Mount Sinai School of Medicine
September 13, 2011
Are Anomalous effects of genetically deleting a sodium/proton antiporter of Staphylococcus aureaus due to loss of cell-wide stress response?
Sodium/proton antiporters of bacteria catalyze exchange cytoplasmic sodium ions (Na+) for external protons (hydrogen ions, H+). These "secondary transporters" are energized by the transmembrane gradient of protons, i.e. the proton motive force (PMF), which is generated by membrane associated "primary transporters" that pump protons out of the cell such as those of the respiratory chain. Sodium/proton antiporters support resistance of bacterial to cytotoxic levels of sodium and both sodium/proton and potassium/proton antiporters can support alkali-resistance when the antiport turnover is electrogenic, with the number of H+ entering > than the number of Na+ or K+ exiting the cell. Most sodium (potassium)/proton antiporters are products of a single gene that encodes the hydrophobic trasnporter protein.
By contrast, one family of sodium (potassium)/proton antiporters, Cation: Proton Antiporter-3 (CPA3 or Mrp-type antiporters) requires a hetero-oligomeric complex of 6-7 hydrophobic products of distinct genes.

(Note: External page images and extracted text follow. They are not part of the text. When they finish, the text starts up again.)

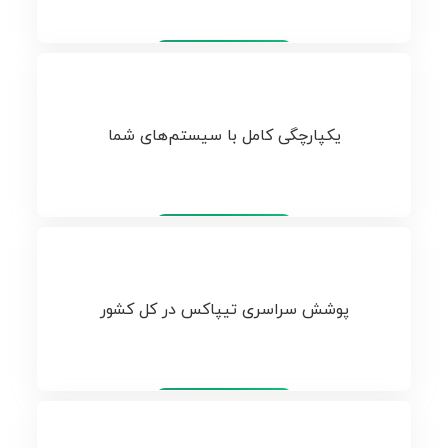
تیپاکس
یکپارچگی کامل با سیستم‌های شما
تیپاکس
پوشش سراسری تیپاکس در کل کشور
تیپاکس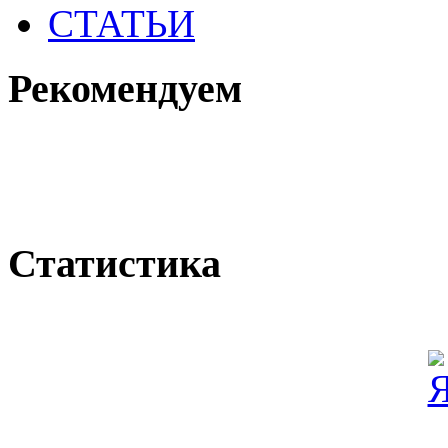
СТАТЬИ
Рекомендуем
Статистика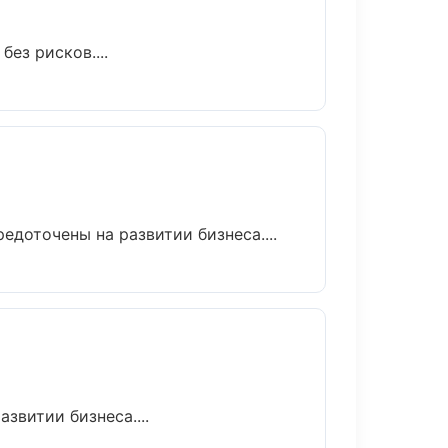
ез рисков....
едоточены на развитии бизнеса....
звитии бизнеса....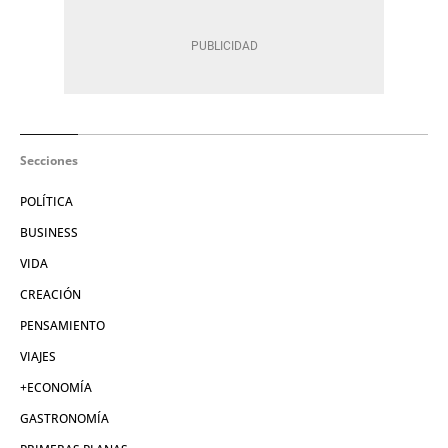
Secciones
POLÍTICA
BUSINESS
VIDA
CREACIÓN
PENSAMIENTO
VIAJES
+ECONOMÍA
GASTRONOMÍA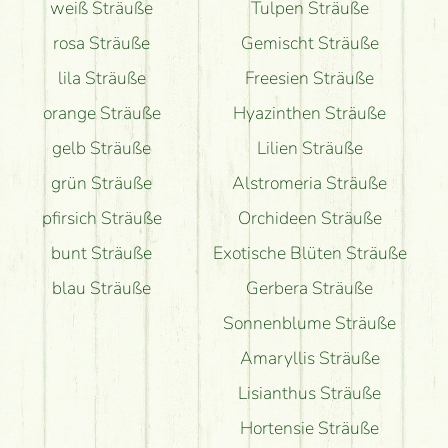
weiß Sträuße
Tulpen Sträuße
rosa Sträuße
Gemischt Sträuße
lila Sträuße
Freesien Sträuße
orange Sträuße
Hyazinthen Sträuße
gelb Sträuße
Lilien Sträuße
grün Sträuße
Alstromeria Sträuße
pfirsich Sträuße
Orchideen Sträuße
bunt Sträuße
Exotische Blüten Sträuße
blau Sträuße
Gerbera Sträuße
Sonnenblume Sträuße
Amaryllis Sträuße
Lisianthus Sträuße
Hortensie Sträuße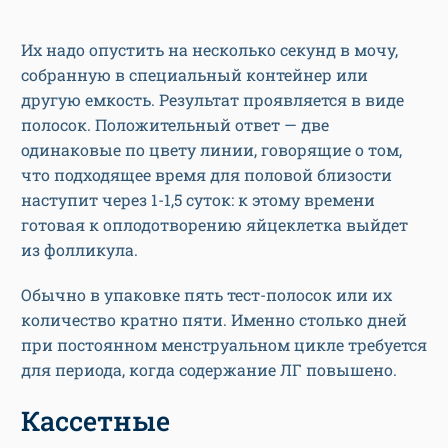
Их надо опустить на несколько секунд в мочу,
собранную в специальный контейнер или
другую емкость. Результат проявляется в виде
полосок. Положительный ответ — две
одинаковые по цвету линии, говорящие о том,
что подходящее время для половой близости
наступит через 1-1,5 суток: к этому времени
готовая к оплодотворению яйцеклетка выйдет
из фолликула.
Обычно в упаковке пять тест-полосок или их
количество кратно пяти. Именно столько дней
при постоянном менструальном цикле требуется
для периода, когда содержание ЛГ повышено.
Кассетные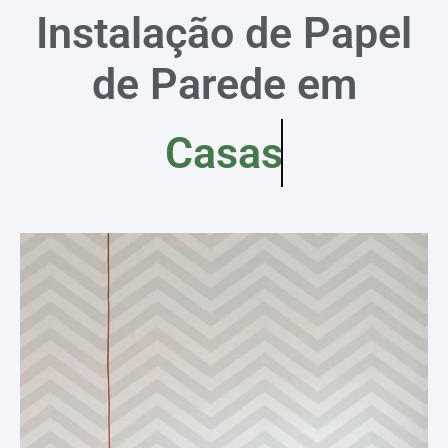
Instalação de Papel
de Parede em
Casas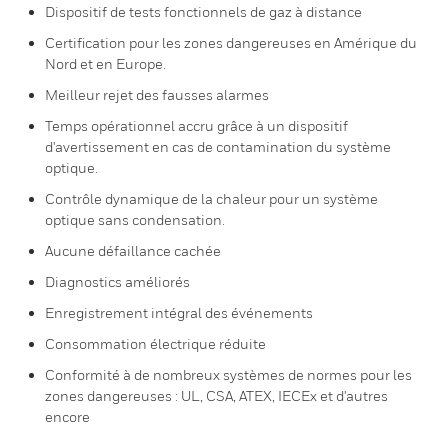
Dispositif de tests fonctionnels de gaz à distance
Certification pour les zones dangereuses en Amérique du
Nord et en Europe.
Meilleur rejet des fausses alarmes
Temps opérationnel accru grâce à un dispositif
d'avertissement en cas de contamination du système
optique.
Contrôle dynamique de la chaleur pour un système
optique sans condensation.
Aucune défaillance cachée
Diagnostics améliorés
Enregistrement intégral des événements
Consommation électrique réduite
Conformité à de nombreux systèmes de normes pour les
zones dangereuses : UL, CSA, ATEX, IECEx et d'autres
encore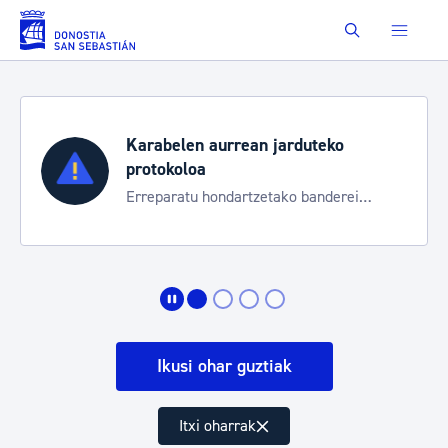
Eduki nagusira joan
Buscar
Karabelen aurrean jarduteko
protokoloa
Erreparatu hondartzetako banderei
egoeraren berri izateko
Ikusi ohar guztiak
Itxi oharrak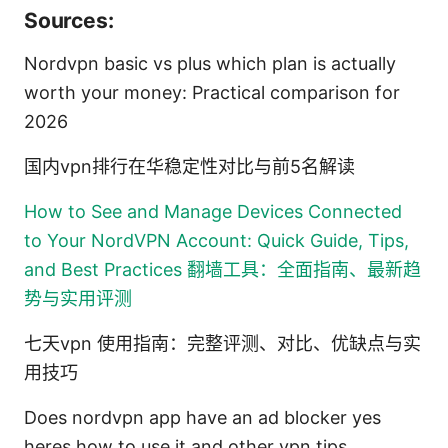
Sources:
Nordvpn basic vs plus which plan is actually
worth your money: Practical comparison for
2026
国内vpn排行在华稳定性对比与前5名解读
How to See and Manage Devices Connected
to Your NordVPN Account: Quick Guide, Tips,
and Best Practices
翻墙工具：全面指南、最新趋
势与实用评测
七天vpn 使用指南：完整评测、对比、优缺点与实
用技巧
Does nordvpn app have an ad blocker yes
heres how to use it and other vpn tips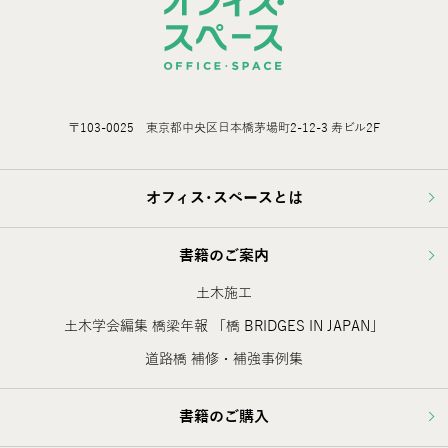
〒103-0025 東京都中央区日本橋茅場町2-12-3 寿ビル2F
オフィス･スペースとは
書籍のご案内
土木施工
土木学会編集 橋梁年報 「橋 BRIDGES IN JAPAN」
道路橋 補修・補強事例集
書籍のご購入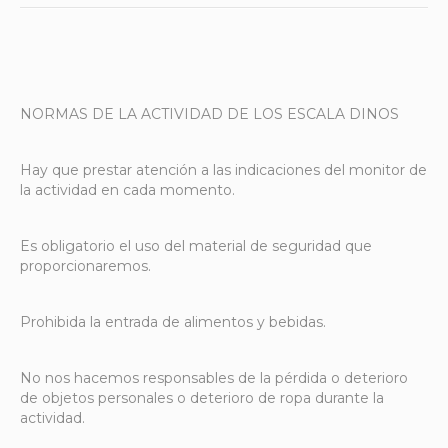
NORMAS DE LA ACTIVIDAD DE LOS ESCALA DINOS
Hay que prestar atención a las indicaciones del monitor de
la actividad en cada momento.
Es obligatorio el uso del material de seguridad que
proporcionaremos.
Prohibida la entrada de alimentos y bebidas.
No nos hacemos responsables de la pérdida o deterioro
de objetos personales o deterioro de ropa durante la
actividad.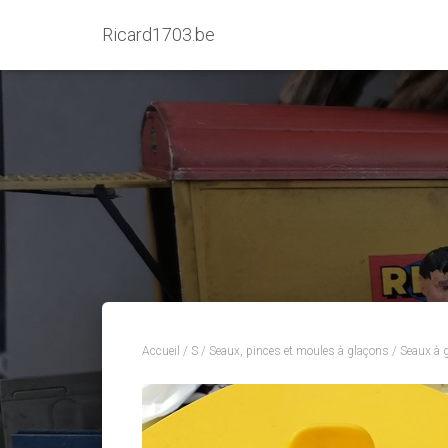
Ricard1703.be
Accueil
/
S
/
Seaux, pinces et moules à glaçons
/
Seaux à 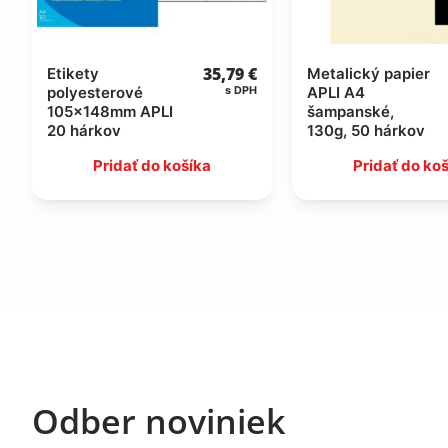
35,79
€
Etikety
Metalický papier
polyesterové
APLI A4
s DPH
105x148mm APLI
šampanské,
20 hárkov
130g, 50 hárkov
Pridať do košíka
Pridať do ko
Odber noviniek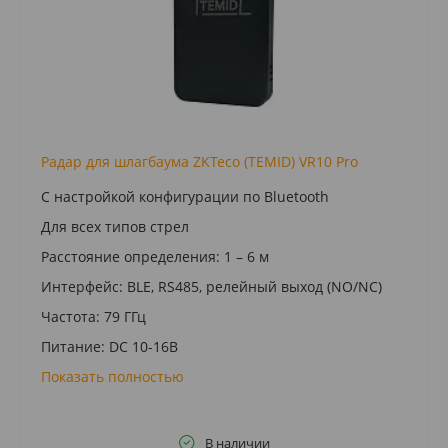
Радар для шлагбаума ZKTeco (TEMID) VR10 Pro
С настройкой конфигурации по Bluetooth
Для всех типов стрел
Расстояние определения: 1 – 6 м
Интерфейс: BLE, RS485, релейный выход (NO/NC)
Частота: 79 ГГц
Питание: DC 10-16В
Показать полностью
В наличии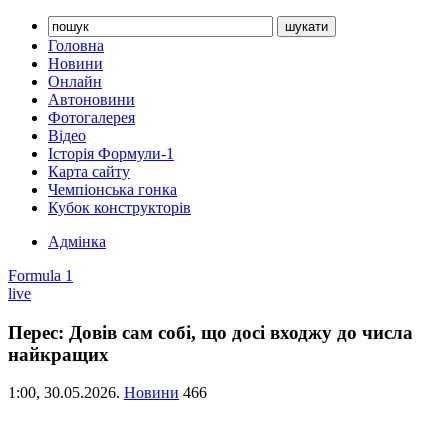
Головна
Новини
Онлайн
Автоновини
Фотогалерея
Відео
Історія Формули-1
Карта сайту
Чемпіонська гонка
Кубок конструкторів
Адмінка
Formula 1
live
Перес: Довів сам собі, що досі входжу до числа
найкращих
1:00,
30.05.2026.
Новини
466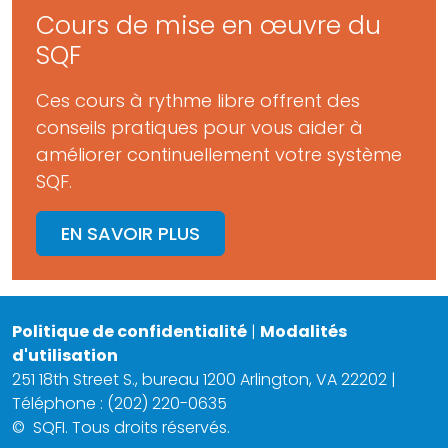
Cours de mise en œuvre du
SQF
Ces cours à rythme libre offrent des
conseils pratiques pour vous aider à
améliorer continuellement votre système
SQF.
EN SAVOIR PLUS
Politique de confidentialité
|
Modalités
d'utilisation
251 18th Street S., bureau 1200 Arlington, VA 22202 |
Téléphone : (202) 220-0635
©
SQFI. Tous droits réservés.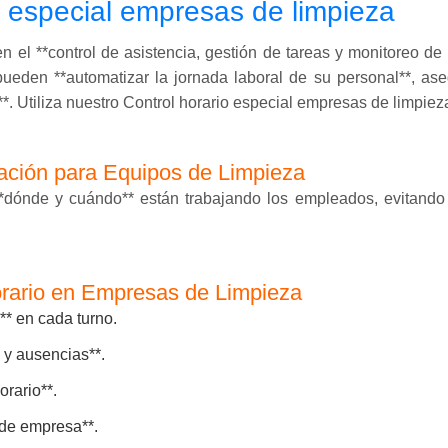
o especial empresas de limpieza
 el **control de asistencia, gestión de tareas y monitoreo de 
ueden **automatizar la jornada laboral de su personal**, as
**. Utiliza nuestro Control horario especial empresas de limpie
ación para Equipos de Limpieza
**dónde y cuándo** están trabajando los empleados, evitando 
rario en Empresas de Limpieza
** en cada turno.
 y ausencias**.
orario**.
 de empresa**.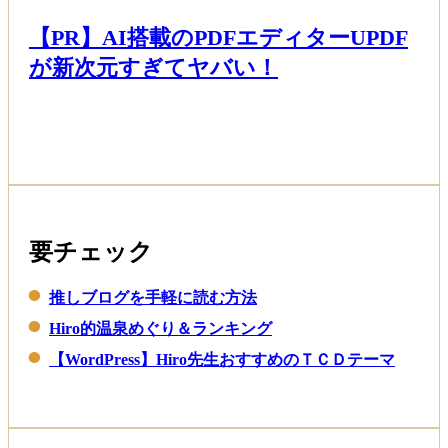
【PR】AI搭載のPDFエディターUPDF
が新次元すぎてヤバい！
Read More
要チェック
推しブログを手軽に読む方法
Hiro的温泉めぐり＆ランキング
【WordPress】Hiro先生おすすめのＴＣＤテーマ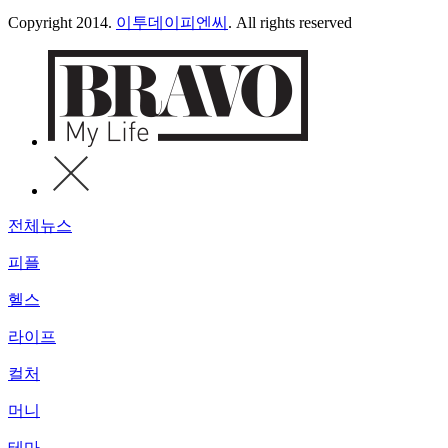
Copyright 2014.
이투데이피엔씨
. All rights reserved
전체뉴스
피플
헬스
라이프
컬처
머니
테마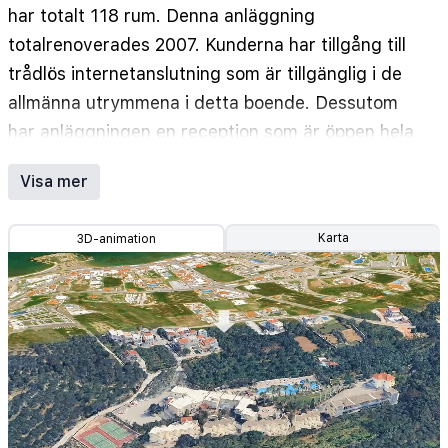
har totalt 118 rum. Denna anläggning
totalrenoverades 2007. Kunderna har tillgång till
trådlös internetanslutning som är tillgänglig i de
allmänna utrymmena i detta boende. Dessutom
har anläggningen en reception som är öppen hela
dagen. Denna anläggnings gemensamma
Visa mer
utrymmen är handikappanpassade. Alla gäster
som bor på denna anläggning och som anländer
Karta
3D-animation
med bil kan parkera på någon av dess
parkeringsplatser. Det finns en flygplatstransfer
för gästernas bekvämlighet. En avgift kan komma
att tas ut för vissa av dessa tjänster.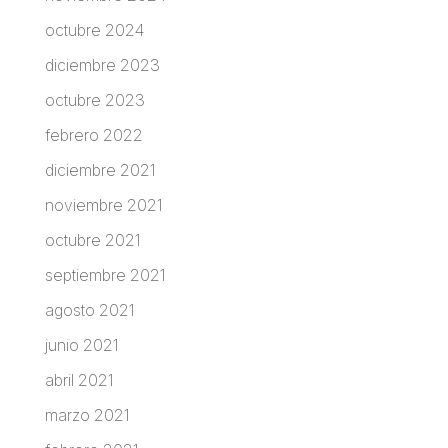
octubre 2024
diciembre 2023
octubre 2023
febrero 2022
diciembre 2021
noviembre 2021
octubre 2021
septiembre 2021
agosto 2021
junio 2021
abril 2021
marzo 2021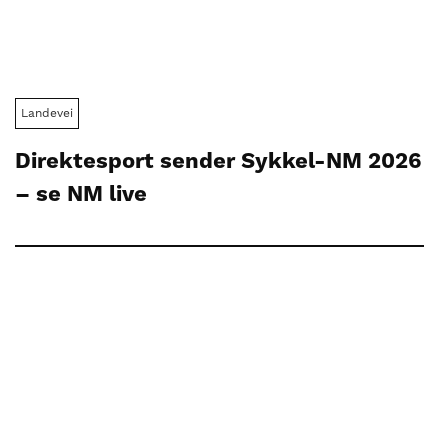
Landevei
Direktesport sender Sykkel-NM 2026
– se NM live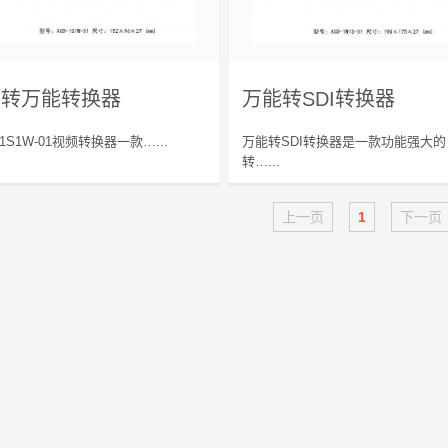
DI转万能转换器
万能转SDI转换器
-1S1W-01视频转换器一款…...
万能转SDI转换器是一款功能强大的
转…...
上一页
1
下一页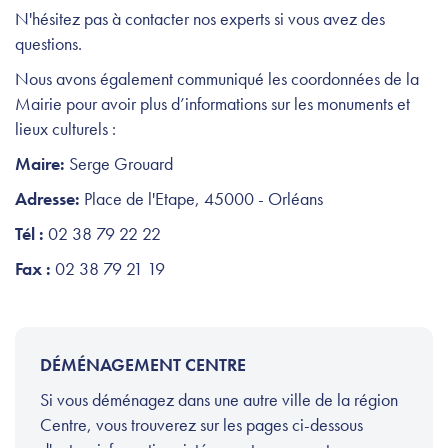
N'hésitez pas à contacter nos experts si vous avez des
questions.
Nous avons également communiqué les coordonnées de la
Mairie pour avoir plus d’informations sur les monuments et
lieux culturels :
Maire:
Serge Grouard
Adresse:
Place de l'Etape, 45000 - Orléans
Tél :
02 38 79 22 22
Fax :
02 38 79 21 19
DÉMÉNAGEMENT CENTRE
Si vous déménagez dans une autre ville de la région
Centre, vous trouverez sur les pages ci-dessous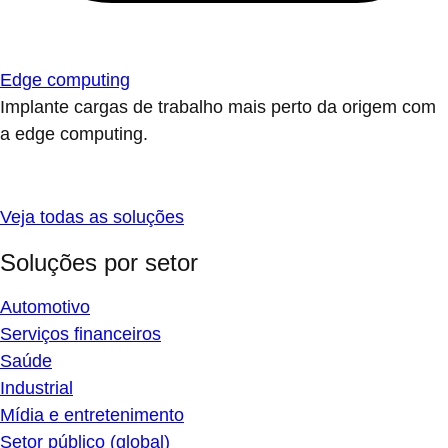
Edge computing
Implante cargas de trabalho mais perto da origem com
a edge computing.
Veja todas as soluções
Soluções por setor
Automotivo
Serviços financeiros
Saúde
Industrial
Mídia e entretenimento
Setor público (global)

Moreover, three of the proteins have strong sequence homology to the membrane-embedded domain of the L-shaped NADH: quinone Oxidoreductase (Complex I), a primary proton pump of respiratory chains. Bayer et al.¹ proposed that the CPA3 antiporter, called Mnh (for multi-subunit Na/H) in Staphylococcus aureus recruits an electron transferring module of some sort and actually functions as a primary pumping complex. The basis for this suggestion includes the observation that a putative deletion mutant in the mnh gene locus exhibited a lower transmembrane electrical potential (the component of the PMF that is present at pH 7.5 and above) than the wild-type strain, which seemed inconsistent with Mnh being a PMF-consuming secondary antiporter. My lab's data² strongly support a secondary antiport mechanism for Mnh and provide indications that a systems reaction occurs in bacterial cells in which Mnh and other CPA3 systems are active, such that "low PMF stress" leads to a compensatory response that leads to a transmembrance of electrical potential that is higher than the pre-stress level. A model has been proposed for this response.
The talk will review the background, the two sets of data that lead to different interpretations of how Mnh and other CPA3 antiporters work, as well as recent experimental data on this project.
¹Bayer, A.S., McNamara, P., Yeamen, M.R., Lucindo, N., Jones, T., Cheung, A.L., Sahl, H.G., Proctor, R.A., 2006, Transposon disruption of the compelx I NADH oxidoreductase gene (snoD) in Staphylococcus aereus is associated with reduced susceptibility to the microbicidal activity of thrombin-induced platelet microbicidal protein 1. J. Bacteriol. 188: 211-222.
²Swartz, T.H., Ito, M., Ohira, T., Natsui, S., Hicks, D.B., Krulwich, T.A., 2007, Catalytic properties of Staphylococcus aureus and Bacillus members of the secondary cation/proton antiporter-3 (Mrp) family are revealed by an optimized assay in an Escherichia coli host. J. Bacteriol. 189: 3081-3090.